Stored entries:
------------------------------------

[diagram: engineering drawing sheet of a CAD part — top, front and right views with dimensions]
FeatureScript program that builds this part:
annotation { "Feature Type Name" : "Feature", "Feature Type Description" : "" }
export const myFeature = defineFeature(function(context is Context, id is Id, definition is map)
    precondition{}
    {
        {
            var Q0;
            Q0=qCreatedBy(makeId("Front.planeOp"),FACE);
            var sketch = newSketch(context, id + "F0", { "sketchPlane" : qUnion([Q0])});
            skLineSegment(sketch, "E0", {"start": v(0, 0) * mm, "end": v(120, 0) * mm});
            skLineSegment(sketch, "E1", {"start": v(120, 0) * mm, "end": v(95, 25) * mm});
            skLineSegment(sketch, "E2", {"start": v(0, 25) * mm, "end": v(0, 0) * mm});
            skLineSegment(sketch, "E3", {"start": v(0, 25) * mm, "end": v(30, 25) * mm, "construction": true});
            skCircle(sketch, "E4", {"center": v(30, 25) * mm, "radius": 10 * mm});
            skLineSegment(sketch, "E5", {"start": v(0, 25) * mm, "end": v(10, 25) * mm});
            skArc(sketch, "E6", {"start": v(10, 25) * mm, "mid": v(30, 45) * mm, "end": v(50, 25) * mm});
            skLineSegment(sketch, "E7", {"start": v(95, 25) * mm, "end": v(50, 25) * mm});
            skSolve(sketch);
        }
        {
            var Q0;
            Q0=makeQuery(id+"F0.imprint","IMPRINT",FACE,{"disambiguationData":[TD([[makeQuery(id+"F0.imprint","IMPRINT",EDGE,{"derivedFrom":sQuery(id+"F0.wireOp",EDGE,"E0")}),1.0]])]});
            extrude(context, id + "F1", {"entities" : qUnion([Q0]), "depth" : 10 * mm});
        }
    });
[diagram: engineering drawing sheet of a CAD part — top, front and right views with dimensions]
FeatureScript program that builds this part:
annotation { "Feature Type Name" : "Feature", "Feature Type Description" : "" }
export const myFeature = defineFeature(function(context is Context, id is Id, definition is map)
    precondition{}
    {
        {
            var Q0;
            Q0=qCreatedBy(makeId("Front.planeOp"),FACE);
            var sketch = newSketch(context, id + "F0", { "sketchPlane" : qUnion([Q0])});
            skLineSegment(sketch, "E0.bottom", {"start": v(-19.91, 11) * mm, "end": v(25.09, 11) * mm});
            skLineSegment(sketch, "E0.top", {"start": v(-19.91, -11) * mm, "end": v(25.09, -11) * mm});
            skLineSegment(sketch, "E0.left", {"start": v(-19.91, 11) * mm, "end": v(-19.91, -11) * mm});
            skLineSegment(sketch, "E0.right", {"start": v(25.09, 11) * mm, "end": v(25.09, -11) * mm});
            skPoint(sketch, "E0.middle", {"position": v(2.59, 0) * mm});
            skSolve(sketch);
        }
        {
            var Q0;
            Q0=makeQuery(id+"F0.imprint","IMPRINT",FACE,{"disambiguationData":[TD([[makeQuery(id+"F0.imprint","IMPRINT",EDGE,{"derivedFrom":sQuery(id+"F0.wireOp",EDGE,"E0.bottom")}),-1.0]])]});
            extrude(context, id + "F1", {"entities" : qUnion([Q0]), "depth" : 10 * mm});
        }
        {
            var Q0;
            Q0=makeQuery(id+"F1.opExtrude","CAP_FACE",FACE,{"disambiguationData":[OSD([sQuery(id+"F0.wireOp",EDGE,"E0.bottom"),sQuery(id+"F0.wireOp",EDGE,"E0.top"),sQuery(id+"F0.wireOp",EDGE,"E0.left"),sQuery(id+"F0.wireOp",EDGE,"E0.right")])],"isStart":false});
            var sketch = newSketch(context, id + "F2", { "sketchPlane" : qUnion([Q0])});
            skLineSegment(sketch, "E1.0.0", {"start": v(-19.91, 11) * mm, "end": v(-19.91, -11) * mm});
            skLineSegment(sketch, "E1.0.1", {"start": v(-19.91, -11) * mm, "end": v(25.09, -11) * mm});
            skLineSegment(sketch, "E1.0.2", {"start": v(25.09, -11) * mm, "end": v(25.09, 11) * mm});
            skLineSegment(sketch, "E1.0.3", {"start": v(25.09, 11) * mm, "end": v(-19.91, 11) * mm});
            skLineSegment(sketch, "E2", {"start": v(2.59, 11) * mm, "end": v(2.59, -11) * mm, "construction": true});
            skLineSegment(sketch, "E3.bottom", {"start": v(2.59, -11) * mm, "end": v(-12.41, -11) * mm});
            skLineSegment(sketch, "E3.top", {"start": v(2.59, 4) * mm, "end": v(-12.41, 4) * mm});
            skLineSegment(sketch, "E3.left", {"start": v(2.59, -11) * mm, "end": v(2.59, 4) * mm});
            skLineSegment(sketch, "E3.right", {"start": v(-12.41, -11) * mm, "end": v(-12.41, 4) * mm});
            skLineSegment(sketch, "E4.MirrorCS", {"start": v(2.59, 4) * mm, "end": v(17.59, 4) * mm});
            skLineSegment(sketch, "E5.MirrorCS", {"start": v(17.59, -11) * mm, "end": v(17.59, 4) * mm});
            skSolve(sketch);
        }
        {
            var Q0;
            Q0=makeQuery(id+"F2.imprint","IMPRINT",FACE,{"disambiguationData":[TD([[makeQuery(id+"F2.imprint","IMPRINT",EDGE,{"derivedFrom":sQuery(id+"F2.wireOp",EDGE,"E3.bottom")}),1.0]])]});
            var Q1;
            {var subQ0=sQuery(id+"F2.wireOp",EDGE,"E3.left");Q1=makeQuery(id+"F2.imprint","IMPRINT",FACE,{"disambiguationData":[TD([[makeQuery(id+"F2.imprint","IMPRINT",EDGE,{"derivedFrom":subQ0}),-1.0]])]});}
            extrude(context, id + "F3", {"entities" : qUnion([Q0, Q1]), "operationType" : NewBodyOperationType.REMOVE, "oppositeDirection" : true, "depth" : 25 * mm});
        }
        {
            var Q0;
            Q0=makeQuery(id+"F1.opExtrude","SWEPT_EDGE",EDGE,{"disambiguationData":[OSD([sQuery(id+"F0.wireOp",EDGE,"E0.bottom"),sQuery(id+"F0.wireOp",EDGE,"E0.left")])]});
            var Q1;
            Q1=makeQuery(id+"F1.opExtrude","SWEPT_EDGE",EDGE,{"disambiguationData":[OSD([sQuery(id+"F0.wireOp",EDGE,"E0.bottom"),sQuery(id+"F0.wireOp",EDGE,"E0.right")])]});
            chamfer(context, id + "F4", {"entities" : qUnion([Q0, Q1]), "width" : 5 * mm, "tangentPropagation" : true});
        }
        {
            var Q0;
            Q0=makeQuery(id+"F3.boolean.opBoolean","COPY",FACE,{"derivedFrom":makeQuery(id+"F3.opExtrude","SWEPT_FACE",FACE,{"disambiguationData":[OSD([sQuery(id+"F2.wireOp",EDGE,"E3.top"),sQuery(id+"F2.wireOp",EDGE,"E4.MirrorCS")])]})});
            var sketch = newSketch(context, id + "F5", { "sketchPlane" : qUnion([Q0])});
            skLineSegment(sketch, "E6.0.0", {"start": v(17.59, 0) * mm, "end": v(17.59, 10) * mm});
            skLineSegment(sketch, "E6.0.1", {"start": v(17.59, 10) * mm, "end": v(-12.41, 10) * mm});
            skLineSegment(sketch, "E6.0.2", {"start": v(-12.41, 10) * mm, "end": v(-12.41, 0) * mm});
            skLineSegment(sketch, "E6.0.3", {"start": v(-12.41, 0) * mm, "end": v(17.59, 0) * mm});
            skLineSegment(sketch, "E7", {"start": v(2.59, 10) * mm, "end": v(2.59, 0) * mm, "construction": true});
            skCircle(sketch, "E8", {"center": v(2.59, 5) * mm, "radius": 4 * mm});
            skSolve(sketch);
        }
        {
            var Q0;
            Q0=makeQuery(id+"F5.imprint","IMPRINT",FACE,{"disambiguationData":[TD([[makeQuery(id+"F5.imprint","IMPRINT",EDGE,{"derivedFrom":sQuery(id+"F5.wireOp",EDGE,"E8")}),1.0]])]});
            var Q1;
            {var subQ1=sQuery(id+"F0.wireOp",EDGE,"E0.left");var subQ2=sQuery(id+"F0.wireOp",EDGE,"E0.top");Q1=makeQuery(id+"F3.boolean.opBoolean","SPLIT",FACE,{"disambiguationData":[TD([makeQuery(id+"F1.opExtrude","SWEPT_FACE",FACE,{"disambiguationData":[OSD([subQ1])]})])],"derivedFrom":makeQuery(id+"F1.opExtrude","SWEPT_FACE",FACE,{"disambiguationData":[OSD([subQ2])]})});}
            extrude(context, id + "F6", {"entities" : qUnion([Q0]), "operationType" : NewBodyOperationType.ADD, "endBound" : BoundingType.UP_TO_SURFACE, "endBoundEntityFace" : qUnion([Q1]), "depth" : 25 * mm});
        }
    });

------------------------------------

- SET EXERCISE -
Output the lines as a Markdown table with the columns No. and Line, skipping blank lines. Start at the first line of the entries and end at the line containing "v(30, 45) *".

- WORKED ANSWER -
| No. | Line |
|---|---|
| 1 | [diagram: engineering drawing sheet of a CAD part — top, front and right views with dimensions] |
| 2 | FeatureScript program that builds this part: |
| 3 | annotation { "Feature Type Name" : "Feature", "Feature Type Description" : "" } |
| 4 | export const myFeature = defineFeature(function(context is Context, id is Id, definition is map) |
| 5 |     precondition{} |
| 6 |     { |
| 7 |         { |
| 8 |             var Q0; |
| 9 |             Q0=qCreatedBy(makeId("Front.planeOp"),FACE); |
| 10 |             var sketch = newSketch(context, id + "F0", { "sketchPlane" : qUnion([Q0])}); |
| 11 |             skLineSegment(sketch, "E0", {"start": v(0, 0) * mm, "end": v(120, 0) * mm}); |
| 12 |             skLineSegment(sketch, "E1", {"start": v(120, 0) * mm, "end": v(95, 25) * mm}); |
| 13 |             skLineSegment(sketch, "E2", {"start": v(0, 25) * mm, "end": v(0, 0) * mm}); |
| 14 |             skLineSegment(sketch, "E3", {"start": v(0, 25) * mm, "end": v(30, 25) * mm, "construction": true}); |
| 15 |             skCircle(sketch, "E4", {"center": v(30, 25) * mm, "radius": 10 * mm}); |
| 16 |             skLineSegment(sketch, "E5", {"start": v(0, 25) * mm, "end": v(10, 25) * mm}); |
| 17 |             skArc(sketch, "E6", {"start": v(10, 25) * mm, "mid": v(30, 45) * mm, "end": v(50, 25) * mm}); |